7. Les délais de réclamation et de recours fixés par la loi sont des dispositions impératives de droit public. Ils ne sont, en principe, pas susceptibles d’être prolongés (art. 16 al. 1er, 1ère phrase LPA), restitués ou suspendus, si ce n’est par le législateur lui-même (ATA/400/2012 du 26 juin 2012 consid. 3a ; ATA/389/2012 du 19 juin 2012 consid. 2b). Ainsi, celui qui n’agit pas dans le délai prescrit est forclos et la décision en cause acquiert force obligatoire (ATA/284/2012 du 8 mai 2012 consid. 4 ; ATA/745/2010 du 2 novembre 2010 consid. 5 ; T. TANQUEREL, Manuel de droit administratif, 2011, p. 443 ; SJ 2000 I 22 consid. 2, p. 24).

Les cas de force majeure restent réservés (art. 16 al. 1er, 2ème phrase LPA). A cet égard, il y a lieu de préciser que tombent sous cette notion les événements extraordinaires et imprévisibles qui surviennent en dehors de la sphère d’activité de l’intéressé et qui s’imposent à lui de l’extérieur de façon irrésistible (ATA/280/2012 du 8 mai 2012 consid. 4d ; ATA/105/2012 du 21 février 2012 ; ATA/586/2010 du 31 août 2010 consid. 4 et les références citées).

8. En l'espèce, le recours a été posté le 4 juillet 2013. Mme Rolle n'a invoqué aucun cas de force majeure qui l'aurait empêchée d'agir en temps utile.
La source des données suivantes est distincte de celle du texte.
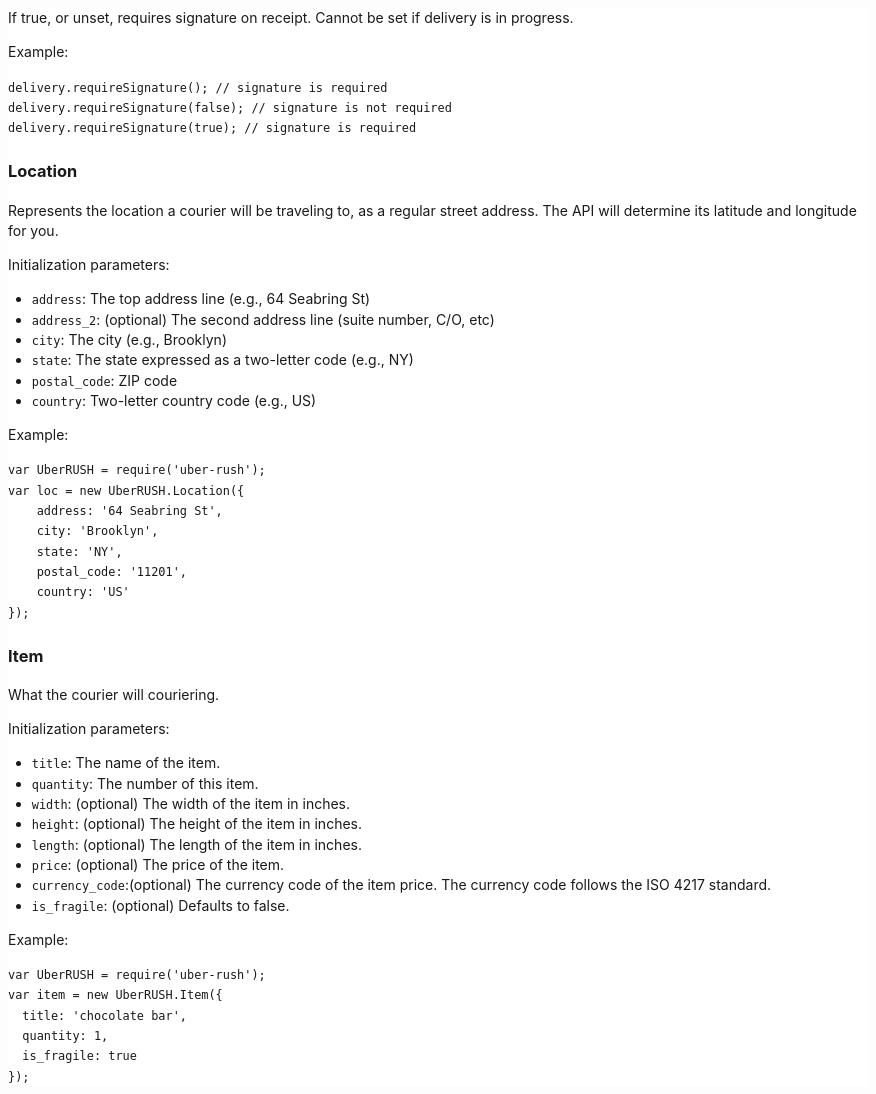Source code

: If true, or unset, requires signature on receipt. Cannot be set if delivery is in progress.

Example:

	delivery.requireSignature(); // signature is required
	delivery.requireSignature(false); // signature is not required
	delivery.requireSignature(true); // signature is required
	
### Location
Represents the location a courier will be traveling to, as a regular street address. The API will determine its latitude and longitude for you.

Initialization parameters:

 * `address`:  The top address line (e.g., 64 Seabring St)
 * `address_2`: (optional) The second address line (suite number, C/O, etc)
 * `city`: The city (e.g., Brooklyn)
 * `state`: The state expressed as a two-letter code (e.g., NY)
 * `postal_code`: ZIP code
 * `country`: Two-letter country code (e.g., US)
 
Example: 

    var UberRUSH = require('uber-rush');
	var loc = new UberRUSH.Location({
		address: '64 Seabring St',
		city: 'Brooklyn',
		state: 'NY',
		postal_code: '11201',
		country: 'US'
	});
	
### Item

What the courier will couriering.

Initialization parameters:

  * `title`: The name of the item.
  * `quantity`: The number of this item.
  * `width`: (optional) The width of the item in inches.
  * `height`: (optional) The height of the item in inches.
  * `length`: (optional) The length of the item in inches.
  * `price`: (optional) The price of the item. 
  * `currency_code`:(optional)  The currency code of the item price. The currency code follows the ISO 4217 standard.
  * `is_fragile`: (optional) Defaults to false.
 
Example: 

    var UberRUSH = require('uber-rush');
    var item = new UberRUSH.Item({
      title: 'chocolate bar',
      quantity: 1,
      is_fragile: true
    });

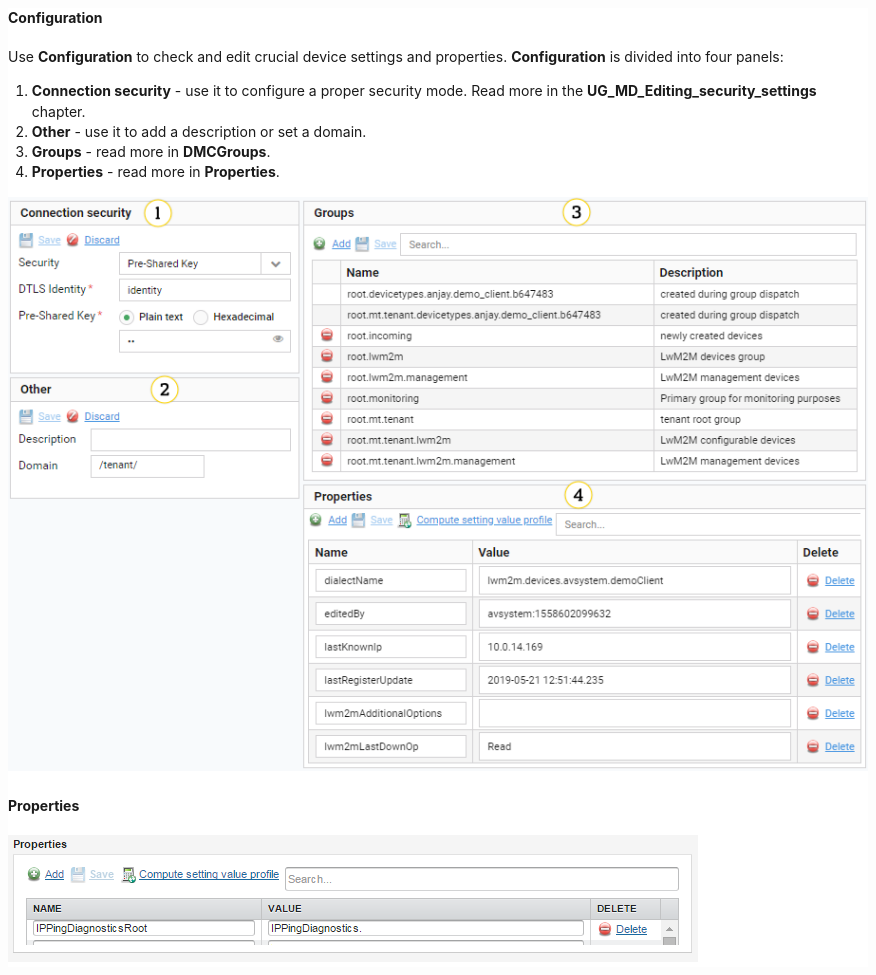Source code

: #### Configuration

Use **Configuration** to check and edit crucial device settings and properties. **Configuration** is divided into four panels:

1. **Connection security** - use it to configure a proper security mode. Read more in the **UG_MD_Editing_security_settings** chapter.
2. **Other** - use it to add a description or set a domain.
3. **Groups** - read more in **DMCGroups**.
4. **Properties** - read more in **Properties**.

![Monitoring configuration](images/Configuration_tab_interface.png "Configuration")


#### Properties

![Properties](images/9.png "Properties")
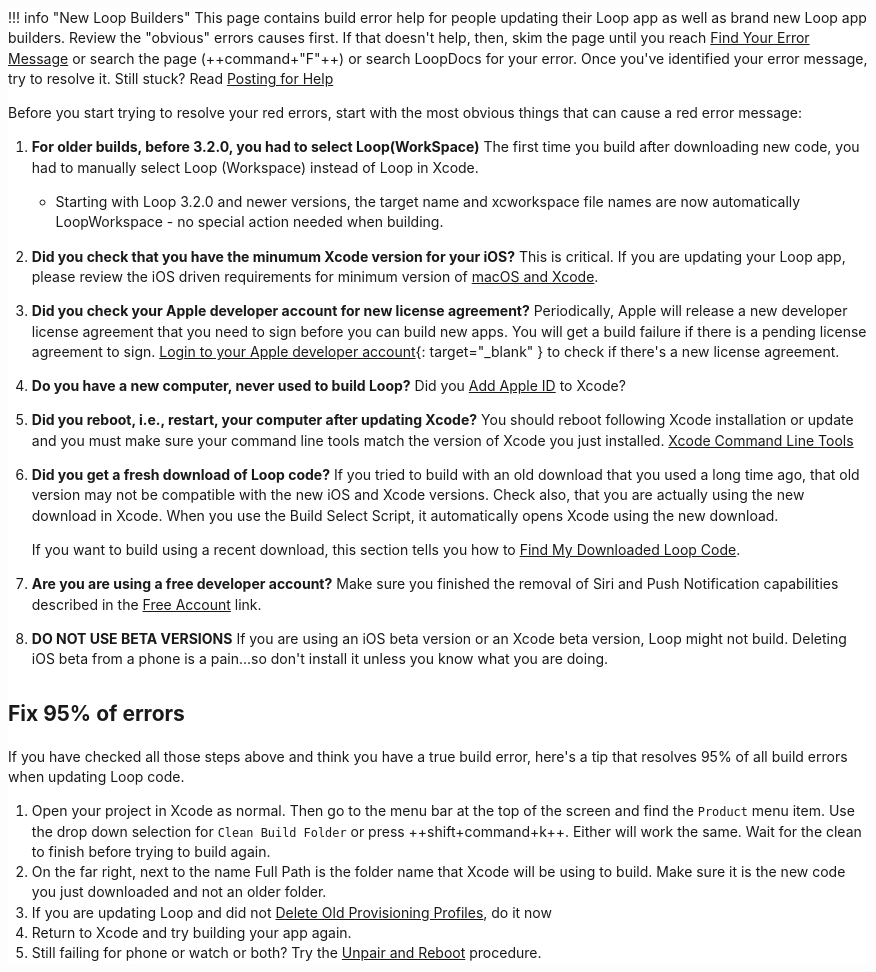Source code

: !!! info "New Loop Builders"
    This page contains build error help for people updating their Loop app as well as brand new Loop app builders. Review the "obvious" errors causes first. If that doesn't help, then, skim the page until you reach [Find Your Error Message](build-errors.md#find-your-error-messages) or search the page (++command+"F"++) or search LoopDocs for your error. Once you've identified your error message, try to resolve it.  Still stuck? Read [Posting for Help](build-errors.md#posting-for-help)

Before you start trying to resolve your red errors, start with the most obvious things that can cause a red error message:

1. **For older builds, before 3.2.0, you had to select Loop(WorkSpace)** The first time you build after downloading new code, you had to manually select Loop (Workspace) instead of Loop in Xcode.
    * Starting with Loop 3.2.0 and newer versions, the target name and xcworkspace file names are now automatically LoopWorkspace - no special action needed when building.

1. **Did you check that you have the minumum Xcode version for your iOS?** This is critical. If you are updating your Loop app, please review the iOS driven requirements for minimum version of [macOS and Xcode](xcode-version.md#how-do-all-the-minimum-versions-relate-to-each-other).

1. **Did you check your Apple developer account for new license agreement?** Periodically, Apple will release a new developer license agreement that you need to sign before you can build new apps. You will get a build failure if there is a pending license agreement to sign. [Login to your Apple developer account](https://developer.apple.com/account){: target="_blank" } to check if there's a new license agreement.

1. **Do you have a new computer, never used to build Loop?** Did you [Add Apple ID](xcode-settings.md#add-apple-id) to Xcode?

1. **Did you reboot, i.e., restart, your computer after updating Xcode?** You should reboot following Xcode installation or update and you must make sure your command line tools match the version of Xcode you just installed. [Xcode Command Line Tools](xcode-settings.md#command-line-tools)

1. **Did you get a fresh download of Loop code?** If you tried to build with an old download that you used a long time ago, that old version may not be compatible with the new iOS and Xcode versions. Check also, that you are actually using the new download in Xcode.  When you use the Build Select Script, it automatically opens Xcode using the new download.

    If you want to build using a recent download, this section tells you how to [Find My Downloaded Loop Code](custom-mac.md#find-my-downloaded-loop-code).

1. **Are you are using a free developer account?** Make sure you finished the removal of Siri and Push Notification capabilities described in the [Free Account](build-free-loop.md#free-account) link.

1. **DO NOT USE BETA VERSIONS**  If you are using an iOS beta version or an Xcode beta version, Loop might not build. Deleting iOS beta from a phone is a pain...so don't install it unless you know what you are doing.

## Fix 95% of errors

If you have checked all those steps above and think you have a true build error, here's a tip that resolves 95% of all build errors when updating Loop code.

1. Open your project in Xcode as normal. Then go to the menu bar at the top of the screen and find the `Product` menu item. Use the drop down selection for `Clean Build Folder` or press ++shift+command+k++. Either will work the same. Wait for the clean to finish before trying to build again.
1. On the far right, next to the name Full Path is the folder name that Xcode will be using to build. Make sure it is the new code you just downloaded and not an older folder.
1. If you are updating Loop and did not [Delete Old Provisioning Profiles](updating.md#delete-provisioning-profiles), do it now
1. Return to Xcode and try building your app again.
1. Still failing for phone or watch or both? Try the [Unpair and Reboot](#unpair-and-reboot) procedure.
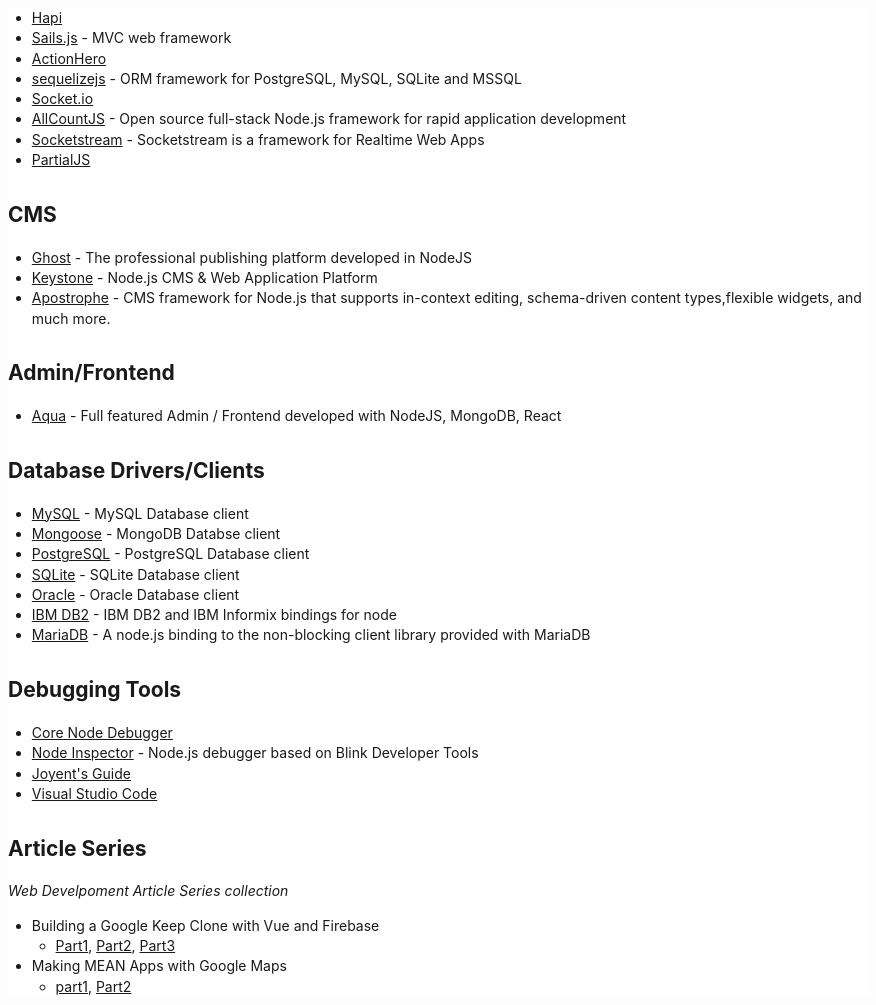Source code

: - [Hapi](http://hapijs.com/)
- [Sails.js](http://sailsjs.org/) - MVC web framework 
- [ActionHero](http://www.actionherojs.com/)
- [sequelizejs](http://docs.sequelizejs.com/en/v3/) - ORM framework for PostgreSQL, MySQL, SQLite and MSSQL
- [Socket.io](http://socket.io/)
- [AllCountJS](https://allcountjs.com/) - Open source full-stack Node.js framework for rapid application development
- [Socketstream](http://socketstream.org/) - Socketstream is a framework for Realtime Web Apps
- [PartialJS](http://www.partialjs.com/) 

## CMS
- [Ghost](https://ghost.org/) - The professional publishing platform developed in NodeJS
- [Keystone](http://keystonejs.com/) - Node.js CMS & Web Application Platform
- [Apostrophe](http://apostrophecms.org/) - CMS framework for Node.js that supports in-context editing, schema-driven content types,flexible widgets, and much more.

## Admin/Frontend
- [Aqua](https://jedireza.github.io/aqua/) - Full featured Admin / Frontend developed with NodeJS, MongoDB, React

## Database Drivers/Clients
- [MySQL](https://www.npmjs.com/package/mysql) - MySQL Database client
- [Mongoose](https://www.npmjs.com/package/mongoose) - MongoDB Databse client
- [PostgreSQL](https://www.npmjs.com/package/pg) - PostgreSQL Database client
- [SQLite](https://www.npmjs.com/package/sqlite) - SQLite Database client
- [Oracle](https://github.com/oracle/node-oracledb) - Oracle Database client
- [IBM DB2](https://github.com/ibmdb/node-ibm_db) - IBM DB2 and IBM Informix bindings for node
- [MariaDB](https://www.npmjs.com/package/mariasql) - A node.js binding to the non-blocking client library provided with MariaDB

## Debugging Tools
- [Core Node Debugger](https://nodejs.org/api/debugger.html)
- [Node Inspector](https://github.com/node-inspector/node-inspector) - Node.js debugger based on Blink Developer Tools
- [Joyent's Guide](https://www.joyent.com/node-js/production/debug)
- [Visual Studio Code](https://code.visualstudio.com/docs/runtimes/nodejs#_debugging-your-node-application)

## Article Series
*Web Develpoment Article Series collection*

- Building a Google Keep Clone with Vue and Firebase
	- [Part1](https://scotch.io/tutorials/building-a-google-keep-clone-with-vue-and-firebase-pt-1),
	 [Part2](https://scotch.io/tutorials/building-a-google-keep-clone-with-vue-and-firebase-pt-2),
	 [Part3](https://scotch.io/tutorials/building-a-google-keep-clone-with-vue-and-firebase-pt-3)
- Making MEAN Apps with Google Maps
	- [part1](https://scotch.io/tutorials/making-mean-apps-with-google-maps-part-i),
	 [Part2](https://scotch.io/tutorials/making-mean-apps-with-google-maps-part-ii)
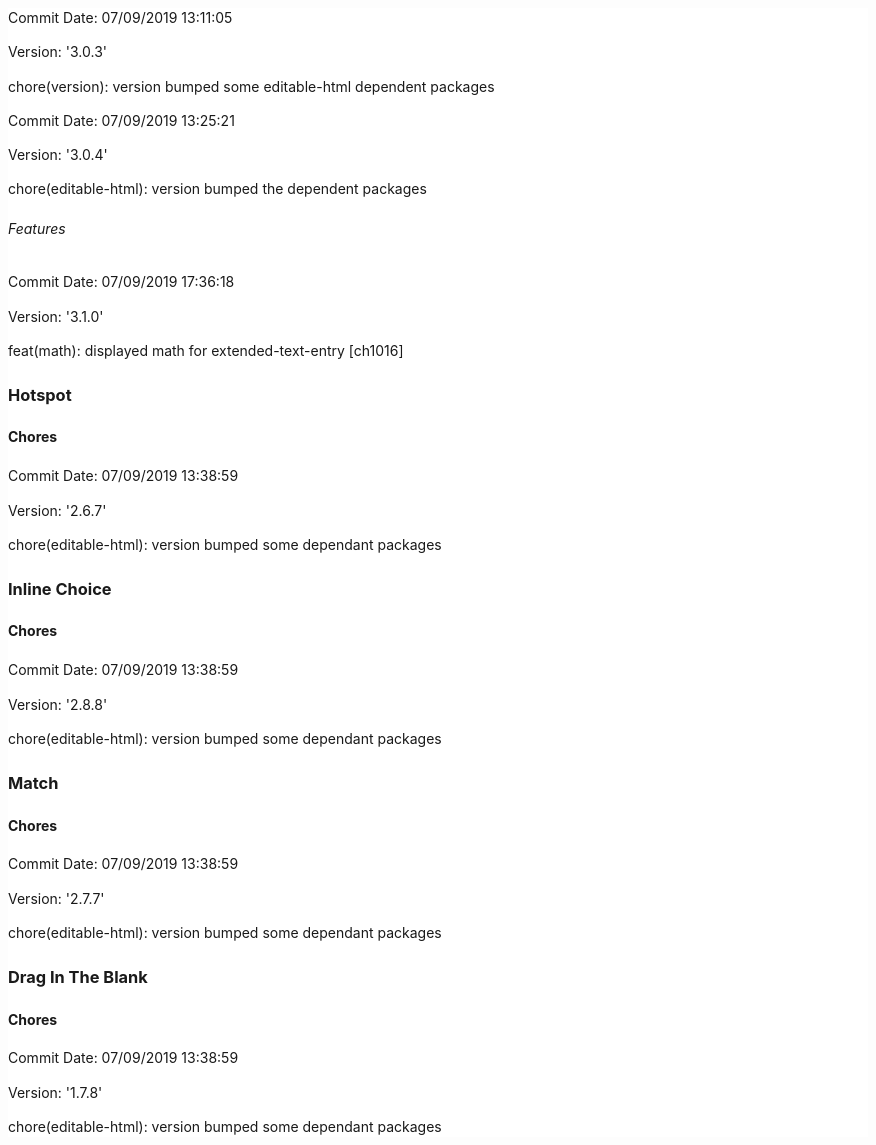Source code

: Commit Date: 07/09/2019 13:11:05

Version: '3.0.3'

chore(version): version bumped some editable-html dependent packages

Commit Date: 07/09/2019 13:25:21

Version: '3.0.4'

chore(editable-html): version bumped the dependent packages

###### Features

Commit Date: 07/09/2019 17:36:18

Version: '3.1.0'

feat(math): displayed math for extended-text-entry [ch1016]

### Hotspot

#### Chores

Commit Date: 07/09/2019 13:38:59

Version: '2.6.7'

chore(editable-html): version bumped some dependant packages

### Inline Choice

#### Chores

Commit Date: 07/09/2019 13:38:59

Version: '2.8.8'

chore(editable-html): version bumped some dependant packages

### Match

#### Chores

Commit Date: 07/09/2019 13:38:59

Version: '2.7.7'

chore(editable-html): version bumped some dependant packages

### Drag In The Blank

#### Chores

Commit Date: 07/09/2019 13:38:59

Version: '1.7.8'

chore(editable-html): version bumped some dependant packages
Le recours, tardif, sera dès lors déclaré irrecevable, sans instruction préalable, en application de l'art. 72 LPA.

9. Au vu de ce qui précède, la question de la qualité pour agir de Mme Rolle souffrira de rester ouverte.

10. Vu l'issue du litige, un émolument de CHF 500.- sera mis à la charge de Mme Rolle. Aucune indemnité de procédure ne lui sera allouée (art. 87 LPA).

* * * * *

PAR CES MOTIFS
LA CHAMBRE ADMINISTRATIVE

déclare irrecevable l’opposition, traitée comme un recours, interjetée le 4 juillet 2013 par Madame Dominique Rolle contre l’arrêté du Conseil d'Etat du 19 juin 2013 ;

met à la charge de la recourante un émolument de CHF 500.- ;

dit qu’il ne lui est pas alloué d’indemnité de procédure ;

dit que, conformément aux art. 82 ss de la loi fédérale sur le Tribunal fédéral du 17 juin 2005 (LTF - RS 173.110), le présent arrêt peut être porté dans les trente jours qui suivent sa notification par-devant le Tribunal fédéral, par la voie du recours en matière de droit public ; le mémoire de recours doit indiquer les conclusions, motifs et moyens de preuve et porter la signature du recourant ou de son mandataire ; il doit être adressé au Tribunal fédéral, 1000 Lausanne 14, par voie postale ou par voie électronique aux conditions de l’art. 42 LTF. Le présent arrêt et les pièces en possession du recourant, invoquées comme moyens de preuve, doivent être joints à l’envoi ;

communique le présent arrêt à Madame Dominique Rolle, au Conseil d'Etat, ainsi que, pour information, à la Commune de Chêne-Bourg.

Siégeants : Mme Hurni, présidente, M. Thélin, Mme Junod, MM. Dumartheray et Verniory, juges.

Au nom de la chambre administrative :

le greffier-juriste :

 

 

F. Scheffre

 

la présidente siégeant :

 

 

E. Hurni

 

Copie conforme de cet arrêt a été communiquée aux parties.